Reading text →
━━━
Just as planned, we arrived at Lituya Bay about 4:00 p.m., one hour before high slack. The entrance is intimidating. The safe channel is only about 150 feet wide, and swells crash mercilessly on huge boulders on either side of the entrance channel. The dying flood current sets you onto the rocks. Loss of propulsion or steering would quickly be catastrophic here. For the first time ever, I fired up the wing engine before entering, just in case. My concern was, thankfully, unwarranted. Akeeva motored easily across the bar, and in a matter of moments we were out of the swell and into Lituya Bay.
We cruised past the north side of Cenotaph Island and found a good anchorage in 50 feet along the north shore of Lituya Bay. And then we explored!
Lituya Bay was last surveyed before the 1958 mega tsunami and its hugely different than the charts indicate. Neither Gilbert Inlet nor Crillon Inlet exist anymore. They’re now completely filled with boulders and silt, and the glaciers that once touched the ocean are several miles away. Still, a few small bergie bits get flushed out into the bay, something I’d not expected or read about.
━━━
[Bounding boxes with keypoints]
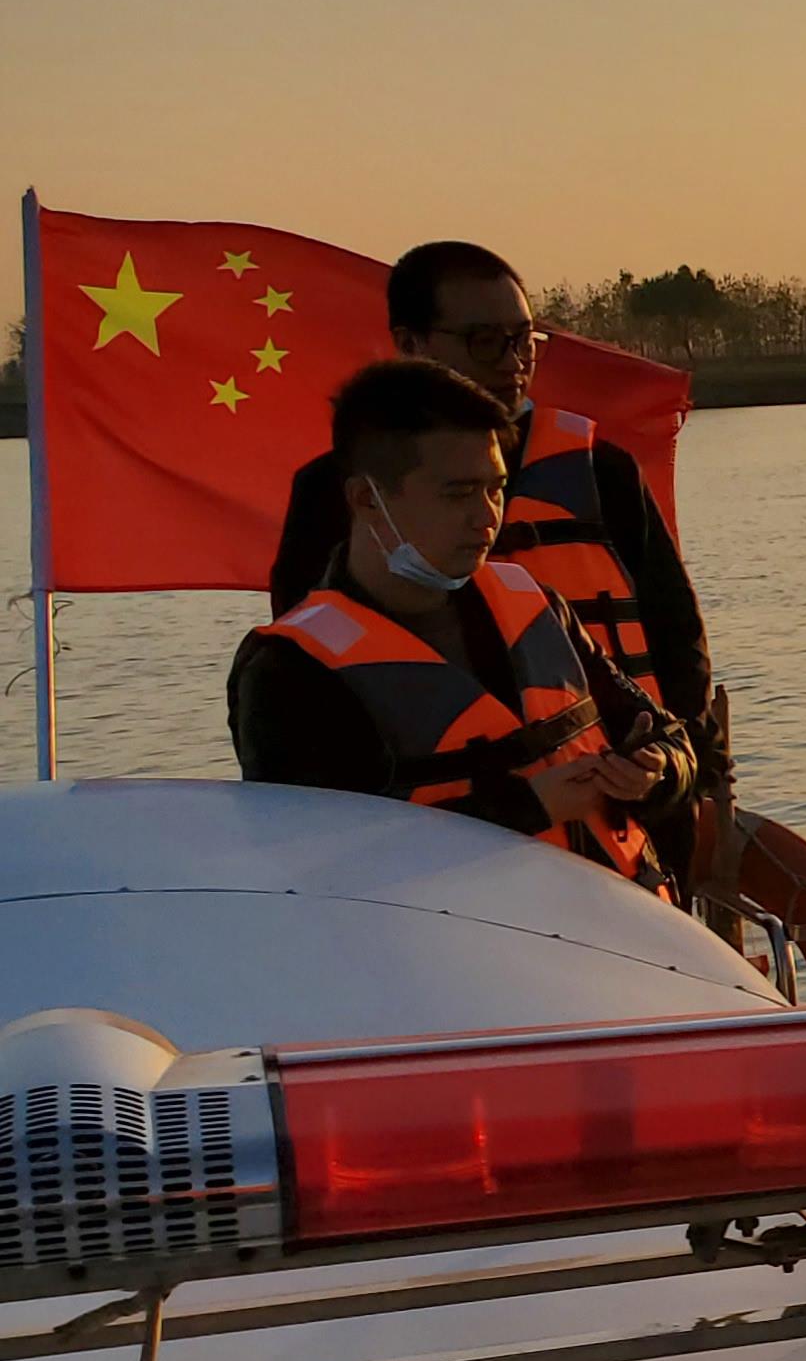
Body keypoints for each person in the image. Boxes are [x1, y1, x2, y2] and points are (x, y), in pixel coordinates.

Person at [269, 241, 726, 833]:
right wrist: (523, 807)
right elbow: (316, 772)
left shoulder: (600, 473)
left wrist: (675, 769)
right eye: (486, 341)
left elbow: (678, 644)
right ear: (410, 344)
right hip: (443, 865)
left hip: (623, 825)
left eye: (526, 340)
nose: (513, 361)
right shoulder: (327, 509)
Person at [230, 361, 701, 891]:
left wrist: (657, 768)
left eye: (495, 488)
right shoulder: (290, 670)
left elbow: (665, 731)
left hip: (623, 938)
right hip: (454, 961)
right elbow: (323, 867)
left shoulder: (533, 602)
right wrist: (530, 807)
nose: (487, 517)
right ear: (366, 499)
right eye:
━━━
What you will do →
In the account of entering Lituya Bay, change "intimidating" to "daunting" and give the passage again, starting with "Just as planned, we" and going on through "then we explored!".

Response →
Just as planned, we arrived at Lituya Bay about 4:00 p.m., one hour before high slack. The entrance is daunting. The safe channel is only about 150 feet wide, and swells crash mercilessly on huge boulders on either side of the entrance channel. The dying flood current sets you onto the rocks. Loss of propulsion or steering would quickly be catastrophic here. For the first time ever, I fired up the wing engine before entering, just in case. My concern was, thankfully, unwarranted. Akeeva motored easily across the bar, and in a matter of moments we were out of the swell and into Lituya Bay.
We cruised past the north side of Cenotaph Island and found a good anchorage in 50 feet along the north shore of Lituya Bay. And then we explored!